* Data records

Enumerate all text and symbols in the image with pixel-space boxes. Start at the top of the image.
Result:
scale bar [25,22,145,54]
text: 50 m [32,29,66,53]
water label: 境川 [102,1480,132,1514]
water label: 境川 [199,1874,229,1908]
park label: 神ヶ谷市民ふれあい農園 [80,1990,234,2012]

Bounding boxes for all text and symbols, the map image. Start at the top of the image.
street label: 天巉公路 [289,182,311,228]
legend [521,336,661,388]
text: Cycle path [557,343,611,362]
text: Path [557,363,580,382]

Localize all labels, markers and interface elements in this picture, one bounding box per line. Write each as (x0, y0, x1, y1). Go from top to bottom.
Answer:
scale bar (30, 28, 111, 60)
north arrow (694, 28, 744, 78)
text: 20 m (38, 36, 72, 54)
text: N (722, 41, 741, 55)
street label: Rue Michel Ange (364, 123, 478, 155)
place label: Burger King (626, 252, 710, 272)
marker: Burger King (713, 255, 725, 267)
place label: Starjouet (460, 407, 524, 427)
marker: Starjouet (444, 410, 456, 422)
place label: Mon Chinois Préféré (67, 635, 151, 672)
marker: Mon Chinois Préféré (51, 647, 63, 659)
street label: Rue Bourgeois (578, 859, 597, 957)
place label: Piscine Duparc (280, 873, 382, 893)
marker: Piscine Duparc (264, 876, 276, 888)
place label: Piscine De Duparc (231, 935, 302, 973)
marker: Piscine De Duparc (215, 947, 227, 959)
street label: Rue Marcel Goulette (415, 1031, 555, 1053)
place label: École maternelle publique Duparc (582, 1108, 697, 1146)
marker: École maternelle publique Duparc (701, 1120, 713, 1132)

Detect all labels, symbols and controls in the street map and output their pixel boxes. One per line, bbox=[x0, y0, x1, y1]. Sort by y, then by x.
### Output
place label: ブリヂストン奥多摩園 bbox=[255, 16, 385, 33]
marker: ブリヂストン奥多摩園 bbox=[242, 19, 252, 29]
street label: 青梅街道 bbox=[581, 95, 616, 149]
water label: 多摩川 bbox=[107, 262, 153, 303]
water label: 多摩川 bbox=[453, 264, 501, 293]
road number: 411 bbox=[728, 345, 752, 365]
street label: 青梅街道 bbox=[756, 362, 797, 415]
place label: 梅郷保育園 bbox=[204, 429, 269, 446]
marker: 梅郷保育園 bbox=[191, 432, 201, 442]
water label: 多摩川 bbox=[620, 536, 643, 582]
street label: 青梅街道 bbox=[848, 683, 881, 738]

* How to complete this task
Exactly as shown above, write out all the records.

* Written response
Enumerate all text and symbols in the image with pixel-space boxes. Start at the top of the image.
Result:
scale bar [25,22,145,54]
text: 50 m [32,29,66,53]
water label: 境川 [102,1480,132,1514]
water label: 境川 [199,1874,229,1908]
park label: 神ヶ谷市民ふれあい農園 [80,1990,234,2012]

Bounding boxes for all text and symbols, the map image. Start at the top of the image.
street label: 天巉公路 [289,182,311,228]
legend [521,336,661,388]
text: Cycle path [557,343,611,362]
text: Path [557,363,580,382]

Localize all labels, markers and interface elements in this picture, one bounding box per line. Write each as (x0, y0, x1, y1). Go from top to bottom.
Answer:
scale bar (30, 28, 111, 60)
north arrow (694, 28, 744, 78)
text: 20 m (38, 36, 72, 54)
text: N (722, 41, 741, 55)
street label: Rue Michel Ange (364, 123, 478, 155)
place label: Burger King (626, 252, 710, 272)
marker: Burger King (713, 255, 725, 267)
place label: Starjouet (460, 407, 524, 427)
marker: Starjouet (444, 410, 456, 422)
place label: Mon Chinois Préféré (67, 635, 151, 672)
marker: Mon Chinois Préféré (51, 647, 63, 659)
street label: Rue Bourgeois (578, 859, 597, 957)
place label: Piscine Duparc (280, 873, 382, 893)
marker: Piscine Duparc (264, 876, 276, 888)
place label: Piscine De Duparc (231, 935, 302, 973)
marker: Piscine De Duparc (215, 947, 227, 959)
street label: Rue Marcel Goulette (415, 1031, 555, 1053)
place label: École maternelle publique Duparc (582, 1108, 697, 1146)
marker: École maternelle publique Duparc (701, 1120, 713, 1132)

Detect all labels, symbols and controls in the street map and output their pixel boxes. One per line, bbox=[x0, y0, x1, y1]. Sort by y, then by x.
### Output
place label: ブリヂストン奥多摩園 bbox=[255, 16, 385, 33]
marker: ブリヂストン奥多摩園 bbox=[242, 19, 252, 29]
street label: 青梅街道 bbox=[581, 95, 616, 149]
water label: 多摩川 bbox=[107, 262, 153, 303]
water label: 多摩川 bbox=[453, 264, 501, 293]
road number: 411 bbox=[728, 345, 752, 365]
street label: 青梅街道 bbox=[756, 362, 797, 415]
place label: 梅郷保育園 bbox=[204, 429, 269, 446]
marker: 梅郷保育園 bbox=[191, 432, 201, 442]
water label: 多摩川 bbox=[620, 536, 643, 582]
street label: 青梅街道 bbox=[848, 683, 881, 738]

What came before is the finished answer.